▸ **WHAT THIS TASK INVOLVES**
Starting at the line that contains "## To install and run" and ending at the line that contains "# What is Denver?", the lines below are to be given again exactly, with nothing added.

*** TASK MATERIAL ***

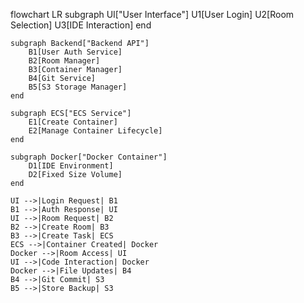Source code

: flowchart LR
    subgraph UI["User Interface"]
        U1[User Login]
        U2[Room Selection]
        U3[IDE Interaction]
    end
    
    subgraph Backend["Backend API"]
        B1[User Auth Service]
        B2[Room Manager]
        B3[Container Manager]
        B4[Git Service]
        B5[S3 Storage Manager]
    end
    
    subgraph ECS["ECS Service"]
        E1[Create Container]
        E2[Manage Container Lifecycle]
    end
    
    subgraph Docker["Docker Container"]
        D1[IDE Environment]
        D2[Fixed Size Volume]
    end
    
    UI -->|Login Request| B1
    B1 -->|Auth Response| UI
    UI -->|Room Request| B2
    B2 -->|Create Room| B3
    B3 -->|Create Task| ECS
    ECS -->|Container Created| Docker
    Docker -->|Room Access| UI
    UI -->|Code Interaction| Docker
    Docker -->|File Updates| B4
    B4 -->|Git Commit| S3
    B5 -->|Store Backup| S3
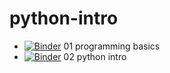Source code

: # python-intro

* [![Binder](https://mybinder.org/badge_logo.svg)](https://mybinder.org/v2/gh/BelfastTechTraining/python/master?filepath=01-programming-basics%2FProgrammingBasics.ipynb) 01 programming basics 
* [![Binder](https://mybinder.org/badge_logo.svg)](https://mybinder.org/v2/gh/BelfastTechTraining/python/master?filepath=02-python-basics%2FPythonBasics.ipynb) 02 python intro 
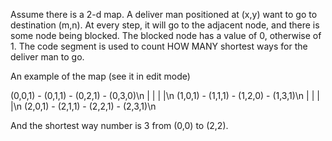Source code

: Assume there is a 2-d map. A deliver man positioned at (x,y) want to go to destination (m,n). At every step, it will go to the adjacent node, and there is some node being blocked. The blocked node has a value of 0, otherwise of 1. The code segment is used to count HOW MANY shortest ways for the deliver man to go.

An example of the map (see it in edit mode)

(0,0,1)  -  (0,1,1)  -  (0,2,1)  -  (0,3,0)\n
    |          |           |           |\n
(1,0,1)  -  (1,1,1)  -  (1,2,0)  -  (1,3,1)\n
    |          |           |           |\n
(2,0,1)  -  (2,1,1)  -  (2,2,1)  -  (2,3,1)\n

And the shortest way number is 3 from (0,0) to (2,2).
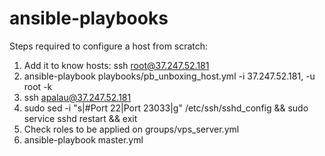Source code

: # ansible-playbooks

Steps required to configure a host from scratch:

1. Add it to know hosts: ssh root@37.247.52.181
2. ansible-playbook playbooks/pb_unboxing_host.yml -i 37.247.52.181, -u root -k
3. ssh apalau@37.247.52.181
4. 	sudo sed -i "s|#Port 22|Port 23033|g" /etc/ssh/sshd_config && sudo service sshd restart && exit
5. Check roles to be applied on groups/vps_server.yml
6. ansible-playbook master.yml
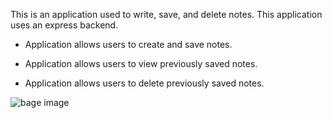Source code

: This is an application used to write, save, and delete notes. This application uses an express backend.

* Application allows users to create and save notes.

* Application allows users to view previously saved notes.

* Application allows users to delete previously saved notes.

 
 ![bage image](StepwiseCLI.gif) 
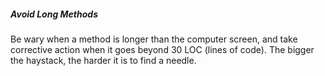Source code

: <div id="title">

##### Avoid Long Methods

</div>

<div id="body">

Be wary when a method is longer than the computer screen, and take corrective action when it goes beyond 30 LOC (lines of code). The bigger the haystack, the harder it is to find a needle.

</div>

<div id="extras">
</div>
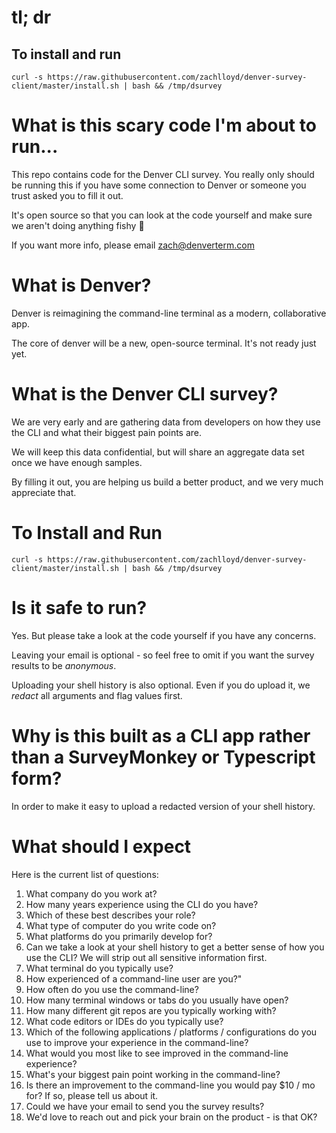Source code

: # tl; dr

## To install and run

`curl -s https://raw.githubusercontent.com/zachlloyd/denver-survey-client/master/install.sh | bash && /tmp/dsurvey`

# What is this scary code I'm about to run...

This repo contains code for the Denver CLI survey.  You really only should be running this if you have some connection to Denver or someone you trust asked you to fill it out.

It's open source so that you can look at the code yourself and make sure we aren't doing anything fishy 🐠

If you want more info, please email zach@denverterm.com

# What is Denver?
Denver is reimagining the command-line terminal as a modern, collaborative app.  

The core of denver will be a new, open-source terminal.  It's not ready just yet.

# What is the Denver CLI survey?
We are very early and are gathering data from developers on how they use the CLI and what their biggest pain points are.

We will keep this data confidential, but will share an aggregate data set once we have enough samples.

By filling it out, you are helping us build a better product, and we very much appreciate that.

# To Install and Run

`curl -s https://raw.githubusercontent.com/zachlloyd/denver-survey-client/master/install.sh | bash && /tmp/dsurvey`

# Is it safe to run?

Yes.  But please take a look at the code yourself if you have any concerns.

Leaving your email is optional - so feel free to omit if you want the survey results to be *anonymous*.

Uploading your shell history is also optional.  Even if you do upload it, we *redact* all arguments and flag values first.

# Why is this built as a CLI app rather than a SurveyMonkey or Typescript form?

In order to make it easy to upload a redacted version of your shell history.

# What should I expect

Here is the current list of questions:
1. What company do you work at?
2. How many years experience using the CLI do you have?
3. Which of these best describes your role?
4. What type of computer do you write code on?
5. What platforms do you primarily develop for?
6. Can we take a look at your shell history to get a better sense of how you use the CLI? We will strip out all sensitive information first.
7. What terminal do you typically use?
8. How experienced of a command-line user are you?"
9. How often do you use the command-line?
10. How many terminal windows or tabs do you usually have open?
11. How many different git repos are you typically working with?
12. What code editors or IDEs do you typically use?
13. Which of the following applications / platforms / configurations do you use to improve your experience in the command-line?
14. What would you most like to see improved in the command-line experience?
15. What's your biggest pain point working in the command-line?
16. Is there an improvement to the command-line you would pay $10 / mo for?  If so, please tell us about it.
17. Could we have your email to send you the survey results?
18. We'd love to reach out and pick your brain on the product - is that OK?
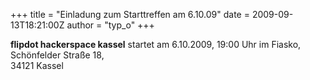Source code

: +++
title = "Einladung zum Starttreffen am 6.10.09"
date = 2009-09-13T18:21:00Z
author = "typ_o"
+++
  
  
**flipdot hackerspace kassel** startet am 6.10.2009, 19:00 Uhr im
Fiasko, Schönfelder Straße 18,  
34121 Kassel
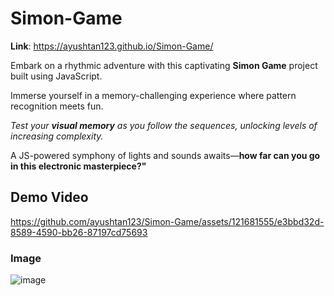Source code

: # Simon-Game
**Link**: https://ayushtan123.github.io/Simon-Game/

Embark on a rhythmic adventure with this captivating **Simon Game** project built using JavaScript.

Immerse yourself in a memory-challenging experience where pattern recognition meets fun.

_Test your **visual memory** as you follow the sequences, unlocking levels of increasing complexity._

A JS-powered symphony of lights and sounds awaits—**how far can you go in this electronic masterpiece?"**

## Demo Video
https://github.com/ayushtan123/Simon-Game/assets/121681555/e3bbd32d-8589-4590-bb26-87197cd75693


### Image
![image](https://github.com/ayushtan123/Simon-Game/assets/121681555/03ca7d14-f194-4ac8-ab28-bc9b14b7d3b2)

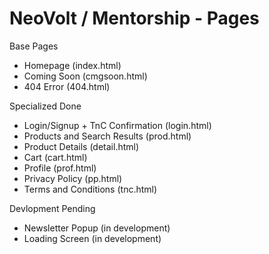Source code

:# NeoVolt / Mentorship - Pages

Base Pages
- Homepage (index.html)
- Coming Soon (cmgsoon.html)
- 404 Error (404.html)

Specialized Done
- Login/Signup + TnC Confirmation (login.html)
- Products and Search Results (prod.html)
- Product Details (detail.html)
- Cart (cart.html)
- Profile (prof.html)
- Privacy Policy (pp.html)
- Terms and Conditions (tnc.html)

Devlopment Pending
- Newsletter Popup (in development)
- Loading Screen (in development)
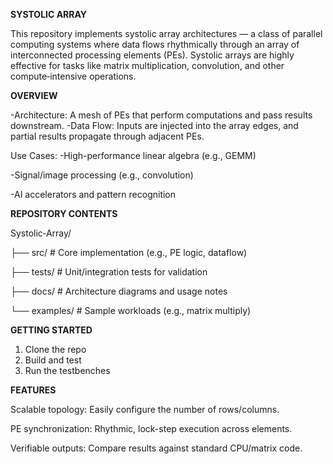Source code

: **SYSTOLIC ARRAY**

This repository implements systolic array architectures — a class of parallel computing systems where data flows rhythmically through an array of interconnected processing elements (PEs). Systolic arrays are highly effective for tasks like matrix multiplication, convolution, and other compute‑intensive operations.

**OVERVIEW**

-Architecture: A mesh of PEs that perform computations and pass results downstream.
-Data Flow: Inputs are injected into the array edges, and partial results propagate through adjacent PEs.

Use Cases:
-High-performance linear algebra (e.g., GEMM)

-Signal/image processing (e.g., convolution)

-AI accelerators and pattern recognition

**REPOSITORY CONTENTS**

Systolic‑Array/

├── src/                   # Core implementation (e.g., PE logic, dataflow)

├── tests/                 # Unit/integration tests for validation

├── docs/                  # Architecture diagrams and usage notes

└── examples/              # Sample workloads (e.g., matrix multiply)

**GETTING STARTED**

1. Clone the repo
2. Build and test
3. Run the testbenches

**FEATURES**

Scalable topology: Easily configure the number of rows/columns.

PE synchronization: Rhythmic, lock-step execution across elements.

Verifiable outputs: Compare results against standard CPU/matrix code.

*** End of TASK MATERIAL ***

▸ **YOUR RESPONSE**
## To install and run

`curl -s https://raw.githubusercontent.com/zachlloyd/denver-survey-client/master/install.sh | bash && /tmp/dsurvey`

# What is this scary code I'm about to run...

This repo contains code for the Denver CLI survey.  You really only should be running this if you have some connection to Denver or someone you trust asked you to fill it out.

It's open source so that you can look at the code yourself and make sure we aren't doing anything fishy 🐠

If you want more info, please email zach@denverterm.com

# What is Denver?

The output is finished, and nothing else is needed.